■ガンダム史に残る名シーンは計算されたものだった?

 ガンダム主人公の奇策といえば、初代『機動戦士ガンダム』の主人公アムロ・レイを抜きには語れない。作中でさまざまな策を繰り出してきたアムロだが、その集大成ともいえる奇策を、最終話のシャア・アズナブルとの最終決戦で披露した。

 ア・バオア・クー周辺で、シャアが乗るジオングと壮絶なバトルを展開するアムロ。ビームライフルで胴体部を撃ち抜き、ジオングはシャアが乗る頭部だけになった。一方のガンダムも左腕や頭部を破壊されてしまう。

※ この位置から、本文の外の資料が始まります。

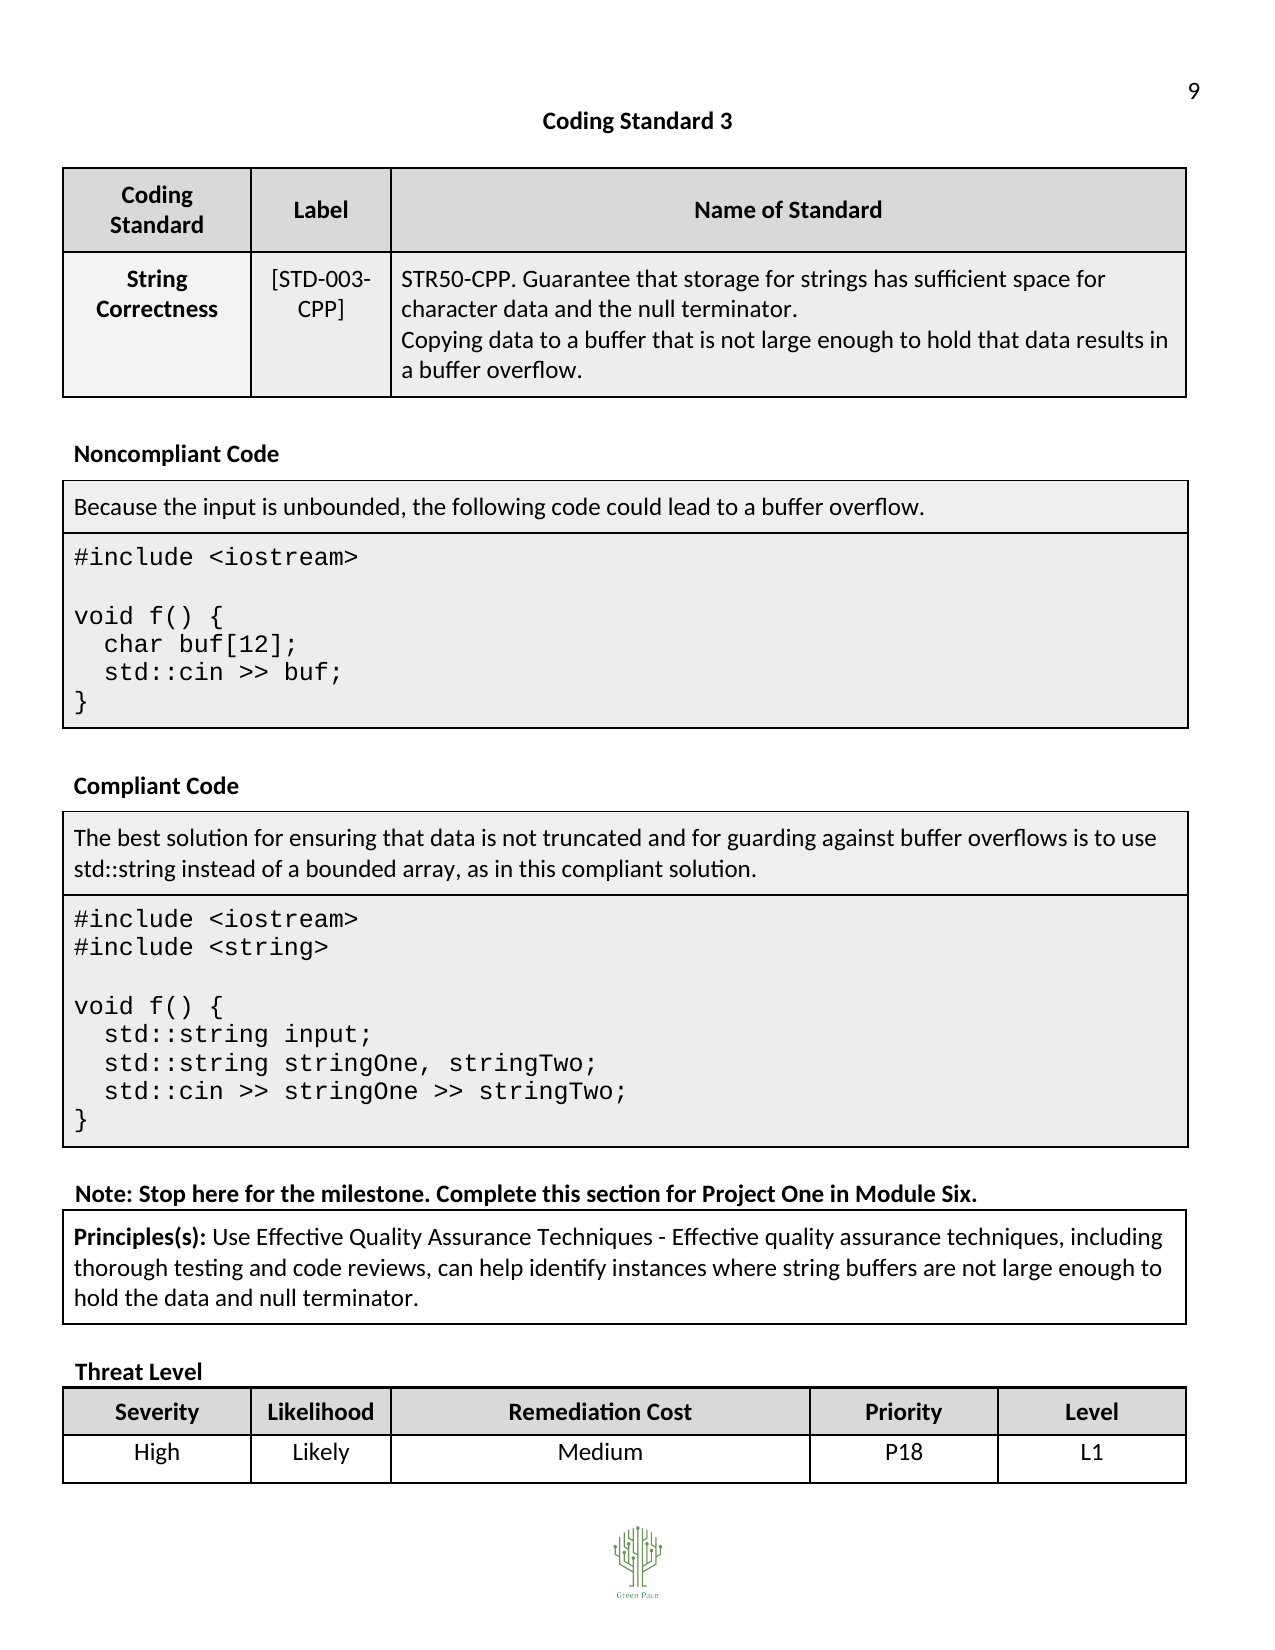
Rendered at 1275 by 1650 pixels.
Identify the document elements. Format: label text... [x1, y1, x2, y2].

 双方、満身創痍の状態で要塞内部に突入し、ジオングは空中からメガ粒子砲を発射、一方のガンダムは上空のジオングヘッドに向けてビームライフルを放ち、相打ちになる。これが、かの有名な「ラストシューティング」と呼ばれる名シーンだ。

 しかし、本当に驚くべきところはそこではない。実はこの場面でアムロはガンダムに乗っておらず、自動操縦(オートパイロット)によって行われた攻撃だったのである。

 ちなみに『機動戦士ガンダム 記録全集5』(日本サンライズ)には、アムロがガンダムを降りた場面について「コンピューターにプログラムして飛び出すアムロ」と書かれていた。

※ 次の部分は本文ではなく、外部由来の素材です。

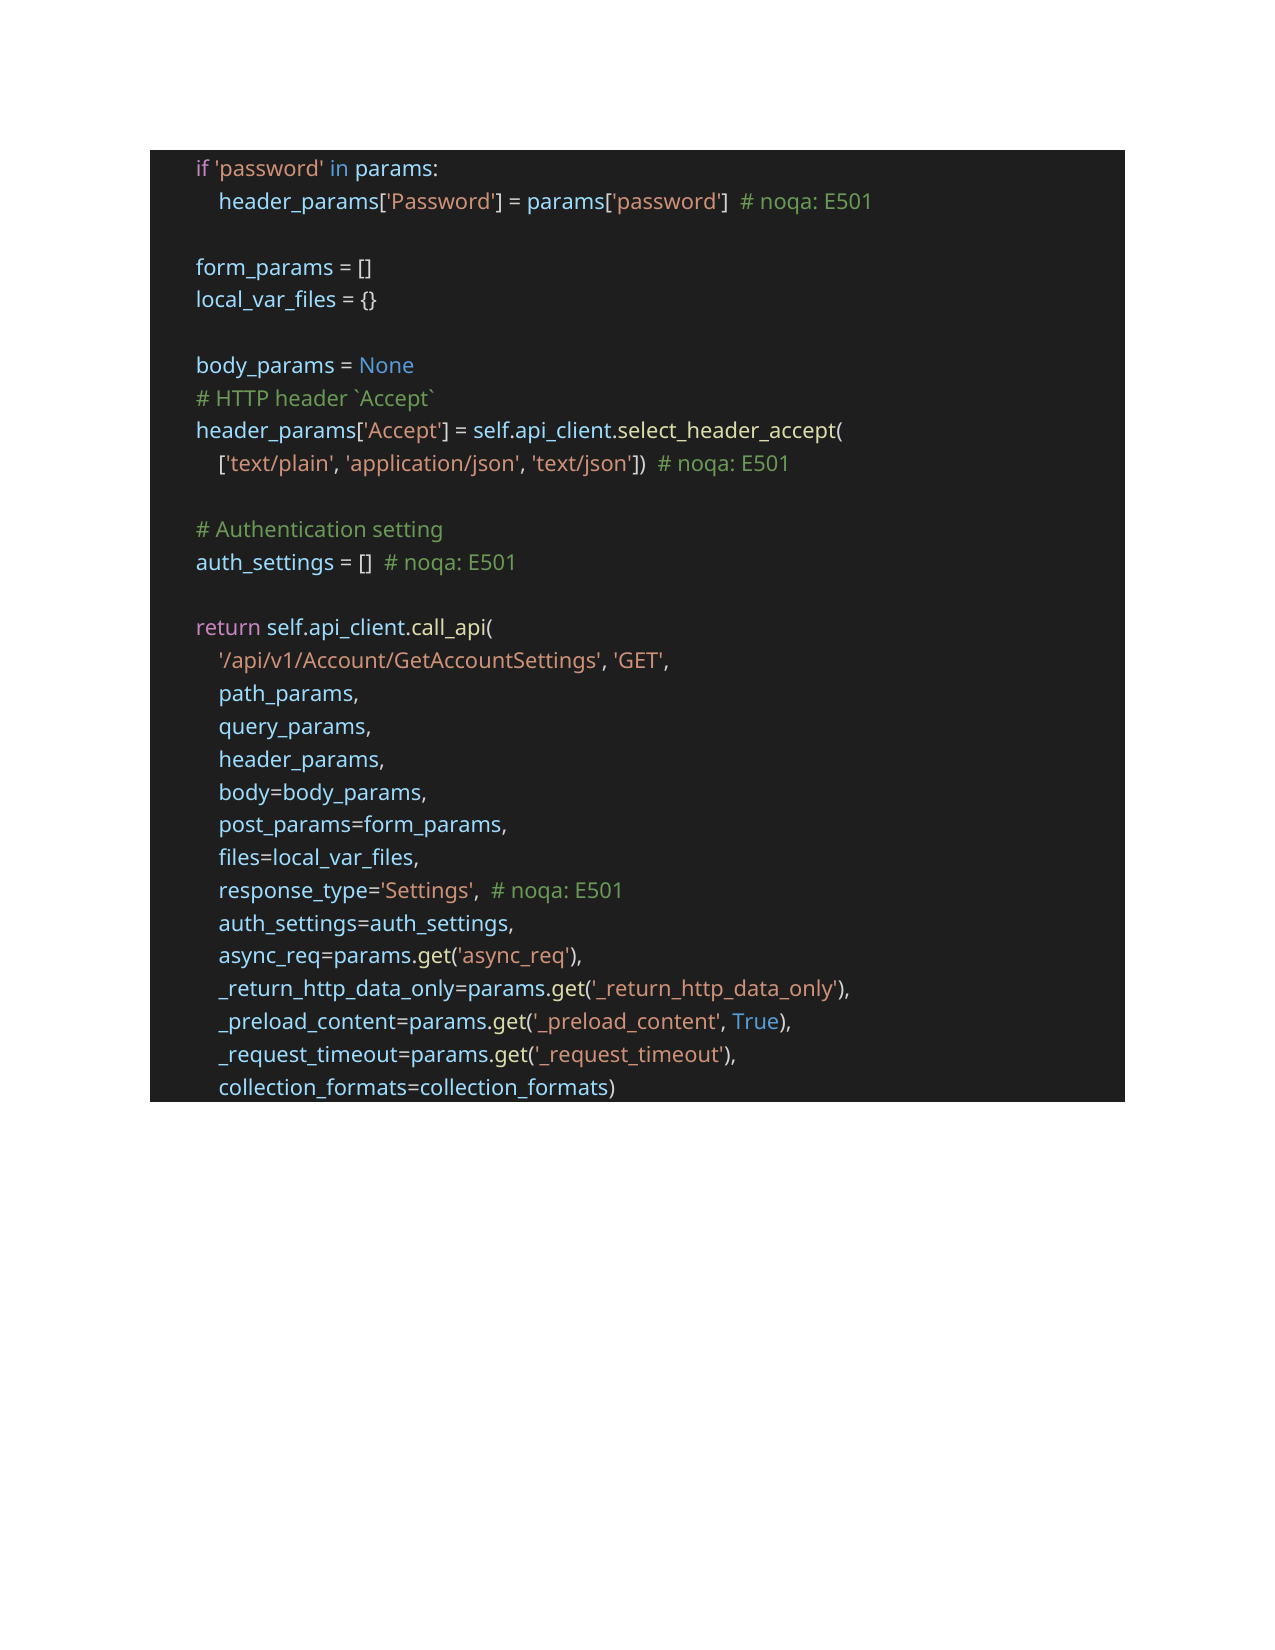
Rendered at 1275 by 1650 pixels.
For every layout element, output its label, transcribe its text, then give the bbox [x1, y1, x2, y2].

text response_type='Settings', # noqa: E501 [150, 872, 1125, 905]
text header_params['Accept'] = self.api_client.select_header_accept( [150, 412, 1125, 445]
text _return_http_data_only=params.get('_return_http_data_only'), [150, 970, 1125, 1003]
text header_params['Password'] = params['password'] # noqa: E501 [150, 183, 1125, 216]
text auth_settings = [] # noqa: E501 [150, 544, 1125, 577]
text if 'password' in params: [150, 150, 1125, 183]
text # Authentication setting [150, 511, 1125, 544]
text _preload_content=params.get('_preload_content', True), [150, 1003, 1125, 1036]
text collection_formats=collection_formats) [150, 1069, 1125, 1102]
text header_params, [150, 741, 1125, 773]
text post_params=form_params, [150, 806, 1125, 839]
text query_params, [150, 708, 1125, 741]
text return self.api_client.call_api( [150, 609, 1125, 642]
text ['text/plain', 'application/json', 'text/json']) # noqa: E501 [150, 445, 1125, 478]
text async_req=params.get('async_req'), [150, 937, 1125, 970]
text body=body_params, [150, 773, 1125, 806]
text path_params, [150, 675, 1125, 708]
text files=local_var_files, [150, 839, 1125, 872]
text _request_timeout=params.get('_request_timeout'), [150, 1036, 1125, 1069]
text auth_settings=auth_settings, [150, 905, 1125, 937]
text # HTTP header `Accept` [150, 380, 1125, 412]
text body_params = None [150, 347, 1125, 380]
text form_params = [] [150, 248, 1125, 281]
text '/api/v1/Account/GetAccountSettings', 'GET', [150, 642, 1125, 675]
text local_var_files = {} [150, 281, 1125, 314]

 これを見るにガンダムの学習コンピューターによるオートパイロット任せというよりは、アムロがある程度ジオングの行動を予測したうえで、行動をセットしていたようにも受け取れる。

 どちらにしても切羽詰まった最終局面で自らの手ではなく自動操縦を用いるという発想自体が、実にアムロらしい策といえるだろう。


 今回は宇宙世紀の主人公たちの中から、印象に残った策の数々を紹介させてもらった。もちろん、このほかのガンダム主人公たちも、それぞれの個性に合わせた驚きの策を披露してきた。ガンダム好きの皆さんは、どのような奇策がもっとも印象に残っているだろうか。